Un bâtiment assez vaste, mais non totalement déli­mité en 2003, est établi perpendiculairement au mur du sanctuaire (secteur 1). Il possède un foyer et une cheminée aménagés dans l'épaisseur de son mur ouest, complétés par un drain traversant le mur. A l'opposé, une porte a conservé quelques éléments des piédroits dont les angles sont marqués d'un tore et d'un cavet. Plusieurs claveaux intégrant le même type de moulure ont été également découverts à proximité de l'ouverture dans les remblais d'écroule­ment, ils correspondent au linteau en arc brisé de cette porte. Le sol du bâtiment, non encore totale­ment fouillé, a livré, vers le nord-ouest, un pavage de pierre en partie délimité par l'arase d'un muret inté­rieur, probable reliquat d'un refend interne au bâtiment. Les sols étudiés en 2003 confirment un fonctionnement de cette pièce à usage domestique jusqu'à l'abandon définitif du prieuré que les sources écrites fixeraient antérieurement au milieu du XVII' s. Un niveau médiéval, probablement contemporain de l'architecture, a cependant été entrevu en fin de cam­pagne au centre de ce bâtiment.

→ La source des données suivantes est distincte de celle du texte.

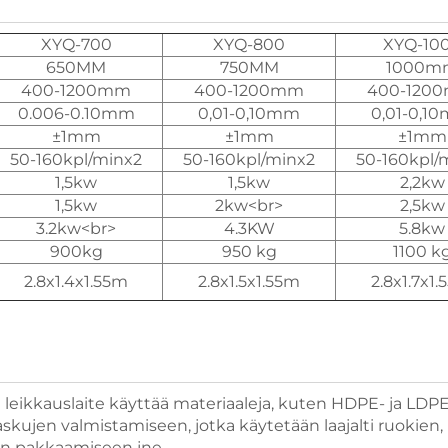
XYQ-700
XYQ-800
XYQ-10
650MM
750MM
1000m
400-1200mm
400-1200mm
400-120
0.006-0.10mm
0,01-0,10mm
0,01-0,1
±1mm
±1mm
±1mm
50-160kpl/minx2
50-160kpl/minx2
50-160kpl/
1,5kw
1,5kw
2,2kw
1,5kw
2kw<br>
2,5kw
3.2kw<br>
4.3KW
5.8kw
900kg
950 kg
1100 k
2.8x1.4x1.55m
2.8x1.5x1.55m
2.8x1.7x1
leikkauslaite käyttää materiaaleja, kuten HDPE- ja LDPE
skujen valmistamiseen, jotka käytetään laajalti ruokien,
ien pakkaamiseen jne.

Les bases d'un petit édifice quadrangulaire (secteur 2) accolé à la travée de l'église et directement associé au sanctuaire par une porte aujourd'hui condamnée correspond à l'ancienne sacristie qui a fonctionné jusqu'au XIX' s., période où on la démoli­ra au profit de la construction absidiale actuelle située sur le pignon oriental de l'église.

Dans cette zone (secteur 2 et 6), plusieurs aménage­ments d'un état antérieur ont été repérés : vaste fosse sous l'édicule (secteur 2), mur en pierre de taille dans le secteur 6. Faute d'éléments chronologiques, une datation C14 sera engagée sur ces vestiges les plus anciens de la fouille.

Vers l'ouest, à l'extérieur du bâtiment principal, d'autres vestiges ont été repérés. On attendra l'ex­tension de la fouille pour en préciser la fonction, mais on peut déjà remarquer la présence d'un puits maçonné (S.7), l'entrée d'un nouveau bâtiment situé au nord-ouest de la zone décapée et plusieurs amé­nagements de la cour du prieuré.

On notera enfin la découverte, sur le dernier sol d'oc­cupation de cette cour, d'un moulin à bras complet en granite abandonné dans une position insolite : la partie active était déposée sur sa partie dormante, cette dernière étant retournée contre le sol.